YOUR TASK:
Where does "Easy" appear in the data? Return each line that holds it.

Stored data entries
*** Block opens ***
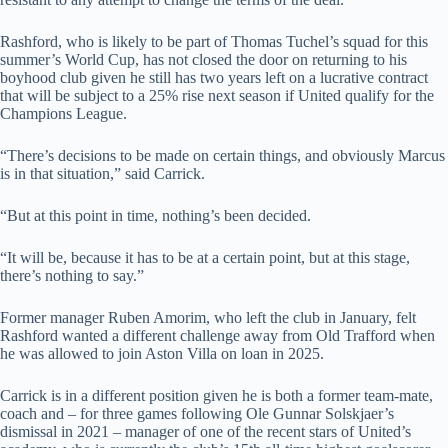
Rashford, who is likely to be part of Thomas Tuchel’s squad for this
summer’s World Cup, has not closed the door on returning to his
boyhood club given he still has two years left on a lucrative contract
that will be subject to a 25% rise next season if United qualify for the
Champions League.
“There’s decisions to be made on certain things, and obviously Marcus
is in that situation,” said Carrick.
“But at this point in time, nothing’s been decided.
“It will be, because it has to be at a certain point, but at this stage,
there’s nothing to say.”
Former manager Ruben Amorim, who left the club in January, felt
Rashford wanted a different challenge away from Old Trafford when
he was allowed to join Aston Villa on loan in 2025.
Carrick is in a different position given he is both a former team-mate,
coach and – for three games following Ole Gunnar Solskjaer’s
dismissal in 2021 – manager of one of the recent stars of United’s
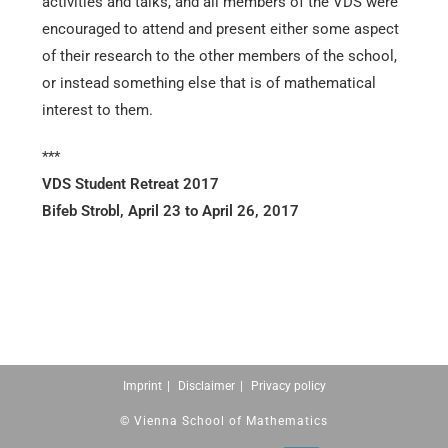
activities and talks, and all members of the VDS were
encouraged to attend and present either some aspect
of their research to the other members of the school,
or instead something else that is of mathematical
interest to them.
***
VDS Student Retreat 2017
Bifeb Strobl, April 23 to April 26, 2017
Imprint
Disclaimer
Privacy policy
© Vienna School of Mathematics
*** Block closes ***
*** Block opens ***
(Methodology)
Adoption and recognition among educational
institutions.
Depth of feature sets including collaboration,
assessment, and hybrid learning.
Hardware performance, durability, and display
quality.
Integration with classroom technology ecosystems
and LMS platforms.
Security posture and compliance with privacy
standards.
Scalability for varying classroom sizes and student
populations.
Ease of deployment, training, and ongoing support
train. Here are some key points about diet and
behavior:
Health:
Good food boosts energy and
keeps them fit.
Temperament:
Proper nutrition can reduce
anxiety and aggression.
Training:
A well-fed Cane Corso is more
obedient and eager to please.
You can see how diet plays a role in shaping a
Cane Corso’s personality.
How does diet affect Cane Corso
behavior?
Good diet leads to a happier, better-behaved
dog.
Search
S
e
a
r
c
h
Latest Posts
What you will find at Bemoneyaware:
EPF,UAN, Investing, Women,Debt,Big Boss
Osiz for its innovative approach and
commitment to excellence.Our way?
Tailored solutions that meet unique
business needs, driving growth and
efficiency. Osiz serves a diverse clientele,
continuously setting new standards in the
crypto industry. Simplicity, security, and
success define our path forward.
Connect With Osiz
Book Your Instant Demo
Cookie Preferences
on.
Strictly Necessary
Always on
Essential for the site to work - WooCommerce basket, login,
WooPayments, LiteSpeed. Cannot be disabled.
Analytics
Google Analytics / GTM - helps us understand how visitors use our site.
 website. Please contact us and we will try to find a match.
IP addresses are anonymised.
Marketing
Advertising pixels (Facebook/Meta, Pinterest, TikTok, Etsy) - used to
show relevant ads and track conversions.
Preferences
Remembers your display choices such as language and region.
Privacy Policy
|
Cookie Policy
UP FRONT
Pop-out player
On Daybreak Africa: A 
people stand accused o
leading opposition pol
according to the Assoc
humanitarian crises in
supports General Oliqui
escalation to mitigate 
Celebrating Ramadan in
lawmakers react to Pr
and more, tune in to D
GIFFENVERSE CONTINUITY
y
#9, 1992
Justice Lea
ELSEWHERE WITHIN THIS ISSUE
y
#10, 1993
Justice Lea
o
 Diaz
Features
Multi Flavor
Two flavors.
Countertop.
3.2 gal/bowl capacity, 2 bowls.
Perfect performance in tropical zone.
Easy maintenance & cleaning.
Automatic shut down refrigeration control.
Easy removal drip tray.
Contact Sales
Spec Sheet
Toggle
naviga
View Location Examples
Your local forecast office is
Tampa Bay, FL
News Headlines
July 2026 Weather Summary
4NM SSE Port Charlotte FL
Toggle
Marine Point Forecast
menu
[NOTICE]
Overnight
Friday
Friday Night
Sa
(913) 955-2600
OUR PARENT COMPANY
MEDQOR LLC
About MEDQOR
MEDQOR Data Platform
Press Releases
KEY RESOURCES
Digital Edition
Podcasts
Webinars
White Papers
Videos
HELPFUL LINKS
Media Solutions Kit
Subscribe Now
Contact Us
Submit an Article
*** Block closes ***
TASK RESPONSE:
Easy maintenance & cleaning.
Easy removal drip tray.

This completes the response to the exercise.